Presto 0.100 Documentation

10.40. Release 0.61

10.40. Release 0.61

Add support for Table Value Constructors

Presto now supports the SQL table value constructor syntax to create inline tables. The VALUES clause can be used anywhere a SELECT statement is allowed. For example, as a top-level query:

VALUES ('a', 1), ('b', 2);
 _col0 | _col1
-------+-------
 a     |     1
 b     |     2
(2 rows)

Alternatively, in the FROM clause:

SELECT *
FROM (
  VALUES
    ('a', 'ape'),
    ('b', 'bear')
) AS animal (letter, animal)
JOIN (
  VALUES
    ('a', 'apple'),
    ('b', 'banana')
) AS fruit (letter, fruit)
USING (letter);
 letter | animal | letter |  fruit
--------+--------+--------+---------
 a      | ape    | a      | apple
 b      | bear   | b      | banana
(2 rows)

Cassandra

  • Add support for upper-case schema, table, and columns names.
  • Add support for DECIMAL type.

Amazon S3 support

  • Completely rewritten Hadoop FileSystem implementation for S3 using the Amazon AWS SDK, with major performance and reliability improvements.
  • Add support for writing data to S3.

Approximate Aggregation Queries

We have added experimental support for aggregate queries that return approximate results with error bounds.
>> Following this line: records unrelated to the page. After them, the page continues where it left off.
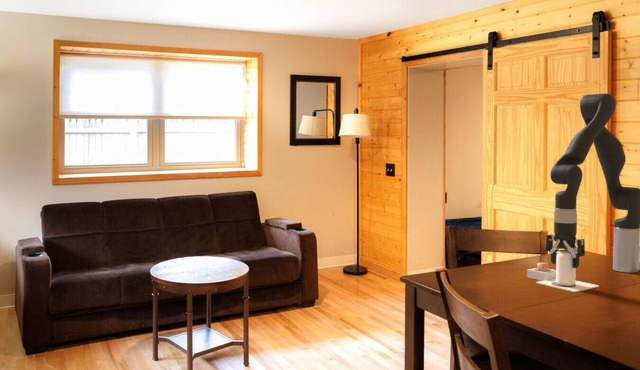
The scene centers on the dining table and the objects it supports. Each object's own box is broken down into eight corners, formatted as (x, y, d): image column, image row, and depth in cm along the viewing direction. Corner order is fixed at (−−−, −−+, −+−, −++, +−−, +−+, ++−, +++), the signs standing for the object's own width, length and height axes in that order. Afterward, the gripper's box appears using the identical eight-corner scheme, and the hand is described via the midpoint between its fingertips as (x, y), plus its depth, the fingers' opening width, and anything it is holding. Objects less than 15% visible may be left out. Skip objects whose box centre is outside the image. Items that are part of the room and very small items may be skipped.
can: (577, 286, 217) (577, 253, 216) (557, 286, 218) (558, 252, 217) (573, 282, 223) (573, 249, 222) (554, 281, 224) (555, 249, 223)
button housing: (540, 274, 238) (540, 266, 238) (558, 278, 231) (558, 270, 231) (526, 277, 234) (527, 269, 233) (544, 281, 227) (544, 273, 227)
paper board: (560, 278, 232) (560, 277, 232) (599, 286, 218) (599, 285, 218) (535, 283, 224) (535, 281, 224) (574, 292, 211) (574, 290, 211)
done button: (541, 272, 235) (541, 262, 235) (550, 274, 232) (550, 263, 231) (534, 273, 233) (535, 263, 233) (543, 275, 230) (544, 265, 229)
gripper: (590, 222, 214) (589, 267, 216) (554, 217, 226) (554, 261, 228) (576, 224, 210) (575, 270, 212) (541, 219, 222) (541, 263, 224)
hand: (564, 265), depth 220 cm, fingers open, 8 cm apart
This feature is designed to be used with sampled tables generated using the TABLESAMPLE POISSONIZED RESCALED. For example, the following query will create a 1% sample:

CREATE TABLE lineitems_sample AS
SELECT *
FROM tpch.sf10.lineitems TABLESAMPLE POISSONIZED (1) RESCALED

Then, to run an approximate query:

SELECT COUNT(*)
FROM lineitems_sample
APPROXIMATE AT 95.0 CONFIDENCE
           _col0
----------------------------
 5.991790345E7 +/- 14835.75
(1 row)

To enable this feature you must add analyzer.experimental-syntax-enabled=true to your config.

Note

The syntax and functionality for approximate queries is experimental and will likely change in future versions.

Miscellaneous

  • General improvements to the JDBC driver, specifically with respect to metadata handling.
  • Fix division by zero errors in variance aggregation functions (VARIANCE, STDDEV, etc.).
  • Fix a bug when using DISTINCT aggregations in the HAVING clause.
  • Fix an out of memory issue when writing large tables.
  • Fix a bug when using ORDER BY rand() in a JOIN query.
  • Fix handling of timestamps in maps and lists in Hive connector.
  • Add instrumentation for Hive metastore and HDFS API calls to track failures and latency. These metrics are exposed via JMX.